For a hardware company, the metrics and growth needed to show success are very different from those for a software company. We are a space-focused company with a SaaS-type business model. As a result, looking at the Software as a Service business model and applying it to the space industry is not something that I think many companies have done. So we're having to understand the technical aspect of what we're building and how it applies to the industry, as well as the SaaS model and how it applies to space. We don't fit into any of the molds, which is sort of the story of my life so it's fine.
Early on at Epsilon3, you considered bootstrapping the business, which is a rare path in space given the capital intensity of the industry.
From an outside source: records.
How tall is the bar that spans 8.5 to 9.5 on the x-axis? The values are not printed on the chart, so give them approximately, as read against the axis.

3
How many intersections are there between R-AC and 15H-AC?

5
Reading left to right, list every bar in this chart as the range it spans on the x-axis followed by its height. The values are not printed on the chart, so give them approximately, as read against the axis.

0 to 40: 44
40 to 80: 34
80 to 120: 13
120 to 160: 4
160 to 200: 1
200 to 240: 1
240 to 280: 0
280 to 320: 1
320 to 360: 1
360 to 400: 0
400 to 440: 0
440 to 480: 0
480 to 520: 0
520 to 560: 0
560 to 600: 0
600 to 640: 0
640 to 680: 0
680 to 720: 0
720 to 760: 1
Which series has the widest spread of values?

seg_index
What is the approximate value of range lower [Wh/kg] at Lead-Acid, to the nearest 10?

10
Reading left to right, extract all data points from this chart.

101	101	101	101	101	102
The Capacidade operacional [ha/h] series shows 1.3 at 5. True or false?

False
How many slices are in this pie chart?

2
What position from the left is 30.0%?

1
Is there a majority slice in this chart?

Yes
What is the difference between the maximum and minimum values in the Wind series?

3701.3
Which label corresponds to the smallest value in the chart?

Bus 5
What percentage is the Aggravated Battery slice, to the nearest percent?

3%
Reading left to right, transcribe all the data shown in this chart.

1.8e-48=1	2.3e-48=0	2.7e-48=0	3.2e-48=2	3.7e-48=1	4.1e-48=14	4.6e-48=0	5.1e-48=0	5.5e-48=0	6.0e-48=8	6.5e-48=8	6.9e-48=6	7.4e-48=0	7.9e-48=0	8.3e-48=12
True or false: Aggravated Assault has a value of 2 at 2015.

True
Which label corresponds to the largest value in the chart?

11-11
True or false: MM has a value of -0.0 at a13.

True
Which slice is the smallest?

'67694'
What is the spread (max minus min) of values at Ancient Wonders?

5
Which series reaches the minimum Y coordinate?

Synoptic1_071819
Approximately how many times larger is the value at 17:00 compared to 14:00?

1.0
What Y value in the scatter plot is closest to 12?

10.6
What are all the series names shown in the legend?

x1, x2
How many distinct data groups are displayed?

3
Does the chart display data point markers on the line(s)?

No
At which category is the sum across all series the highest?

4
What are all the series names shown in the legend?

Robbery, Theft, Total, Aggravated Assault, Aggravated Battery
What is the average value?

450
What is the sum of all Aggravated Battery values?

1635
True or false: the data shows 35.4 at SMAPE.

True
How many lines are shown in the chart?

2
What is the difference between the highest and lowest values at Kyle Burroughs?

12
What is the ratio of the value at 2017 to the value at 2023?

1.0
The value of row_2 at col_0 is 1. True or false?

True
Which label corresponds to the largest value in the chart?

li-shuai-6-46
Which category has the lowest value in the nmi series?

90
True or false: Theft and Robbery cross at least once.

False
How did you consider that route and what ultimately led to raising capital from venture investors?
The bootstrapping idea came because our three founders started talking to tons of people and thought, "Well, we can build something quickly and get people on board sooner rather than later." Over time it became clear that we needed to add a couple more people to the team and the route to venture was an easy decision when we realized we needed to hire people. Obviously, I can't hire people and not pay them, so bootstrapping went out the window as soon as we looked to add people to the team.
Any advice for other potential space engineers considering starting their own company?
The thing that I think about a lot when looking at the various space startups out there is that you have to solve a problem. Number one, you have to look at the problem and question is this a big enough problem that people are going to pay money for? Number two, why are you the right person to start this business and not your neighbor or the person you became friends with at your last job?
Looking at those two things and comparing what you're building to the competition is really important. So first, have a problem, and second, be the unique person that is qualified to build the solution.
What are you most excited about for the future of the space industry.
Wow, it changes daily. Today I think it's in Earth observation with respect to what we can learn about the Earth that we don't know yet. People often talk about space in the context of going to Mars or deep space. I think that's really exciting, but I also think that a lot of times we overlook the things we don't yet know about our own planet. I would love to learn more about our own planet and I would love for people to have a deeper appreciation for this planet we live on. I think space gives people a unique perspective on that.
A second thing I'm really excited about is more people seeing Earth from space, which I think is coming in the next couple of years. You've got lots of human spaceflight companies and lots of companies focused on building either vehicles or space stations that are more accessible to a more general population or the science community.